__Required actions__.
1. Per the HMS Ulster Queen text, why was the ship taken to Belfast after she was refloated?
2. Revise the part of the HMS Ulster Queen text that opens with the words containing "- Beam: 46 ft" and closes with "auxiliary cruiser (1930–1950)", replacing "Twin" with "Single".
3. Pick up the account of HMS Ulster Queen after its last sentence and carry it on.

** Exercise text follows **

General characteristics
- Tonnage: 3,756 GRT
- Length: 345 ft (105.2 m)
- Beam: 46 ft (14.0 m)
- Draught: 4.13 m (13.5 ft)
- Installed power: 10 cylinder airless injection H&W B&W
- Propulsion: Twin
- Speed: 17 knots (31 km/h; 20 mph)

= HMS Ulster Queen =

British ferry and auxiliary cruiser (1930–1950)

MV Ulster Queen was a passenger ferry operated across the Irish Sea between 1930 and 1940. She became an auxiliary anti-aircraft cruiser, HMS Ulster Queen and never returned to civilian service.

==History==
The Belfast Steamship Co. received three 3,700 ton Harland and Wolff-built motorships in 1929 and 1930, the world's first diesel cross-channel ships. Ulster Queen was the second of these.

Ulster Queen ran aground off Maughold Head on the Isle of Man on 28 February 1940. She was refloated on 27 March and taken to Belfast for repairs.

** End of Exercise text **
** Dataset follows **

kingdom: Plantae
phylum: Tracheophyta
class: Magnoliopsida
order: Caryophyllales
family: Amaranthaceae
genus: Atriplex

** End of Dataset **

__Task-by-task outputs__.
1. She was taken to Belfast for repairs. She had run aground off Maughold Head on the Isle of Man on 28 February 1940 and was refloated on 27 March.

2.
- Beam: 46 ft (14.0 m)
- Draught: 4.13 m (13.5 ft)
- Installed power: 10 cylinder airless injection H&W B&W
- Propulsion: Single
- Speed: 17 knots (31 km/h; 20 mph)

= HMS Ulster Queen =

British ferry and auxiliary cruiser (1930–1950)

3.
Requisitioned by the Admiralty as an auxiliary anti-aircraft cruiser, she was substantially modified. Her boat deck and one funnel were removed and armour plating was added to the hull. She was armed with six 4-inch guns in three turrets and smaller AA weapons. Commissioned as HMS Ulster Queen, she was purchased outright by the Admiralty and served with the Russian convoys, in the Mediterranean and in the Far East before being paid off on 1 April 1946. The modifications were too substantial for her to return to passenger service. She was laid up, and eventually scrapped in 1950.

==Service==
- Liverpool - Belfast (1930 - 1940)
- Wartime service with the Russian convoys, in the Mediterranean and in the Far East.